The 500 mm one-piece spherical cabinet minimizes edge diffraction, improving phase coherence and precise sound radiation from a true point source.
A coaxial two-way driver combines a 10-inch woofer with a 1-inch compression tweeter and circular horn hidden behind the dust cap.
From an engineering standpoint, Balloon reads as a deliberate rejection of conventional box logic rather than a styling exercise. A true sphere pushes panel resonances into less correlated modes and, more importantly, removes the baffle geometry that usually dictates where diffraction artifacts show up in the time domain. Compared to classic wide-baffle or faceted enclosures, this approach prioritizes phase integrity over brute-force damping. The choice of a coaxial motor assembly aligns with that philosophy: aligning acoustic centers through the midband and treble reduces the need for steep electrical correction, which helps explain why Totaldac emphasizes mechanical coherence and externalized filtering rather than complex internal bracing or DSP band-aids.
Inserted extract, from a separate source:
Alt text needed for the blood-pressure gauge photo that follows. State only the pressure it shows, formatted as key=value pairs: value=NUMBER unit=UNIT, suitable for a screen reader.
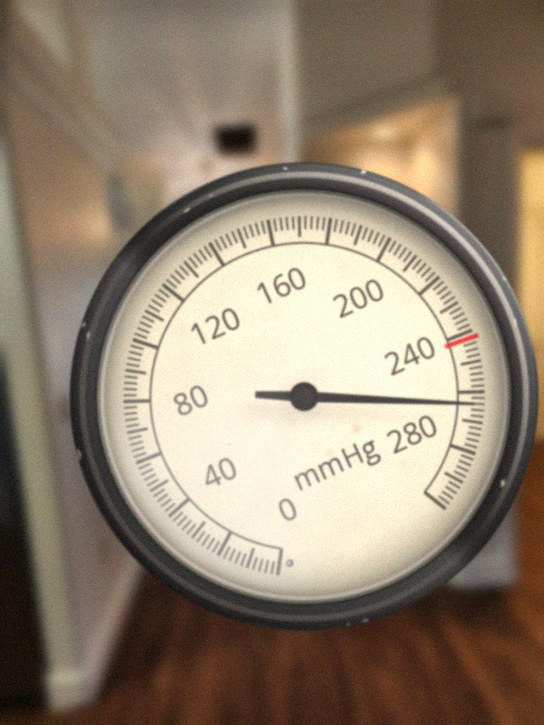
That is value=264 unit=mmHg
The coaxial implementation itself hints at a studio-monitor lineage rather than a domestic hi‑fi one. A compression driver loaded by a short, circular waveguide integrated into the woofer cone tends to favor controlled directivity and stable off-axis response, something forum regulars often associate with “walk-around consistency.” Unlike many coaxials that struggle with cone breakup interacting with the horn throat, hiding the waveguide behind an acoustically transparent dust cap suggests an attempt to smooth impedance transitions and reduce HF reflections back into the diaphragm. The relatively low physical profile and dedicated stand geometry further suggest that vertical dispersion and floor-bounce behavior were treated as first-order problems, not afterthoughts.
Equally telling is the decision to move the crossover out of the enclosure and wire it point-to-point. In audiophile circles this is often read less as voodoo and more as a way to isolate reactive components from vibration and magnetic fields inside the cabinet. Using air-core inductors and film capacitors of generous physical size typically implies low series resistance and minimal saturation effects, which pairs logically with a high-efficiency motor system. In that context, Balloon positions itself closer to purist, high-sensitivity loudspeakers that value immediacy and microdynamic contrast, while borrowing dispersion control ideas more often seen in modern professional designs.